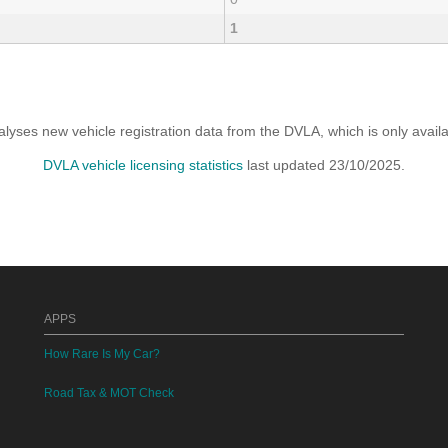
1
yses new vehicle registration data from the DVLA, which is only avai
DVLA vehicle licensing statistics
last updated 23/10/2025.
APPS
How Rare Is My Car?
Road Tax & MOT Check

++++++++++++++++++++

*Goal of the exercise*
Whenever the word "vehicle" appears in a line above, copy that line.

*Response to this exercise*
yses new vehicle registration data from the DVLA, which is only avai
DVLA vehicle licensing statistics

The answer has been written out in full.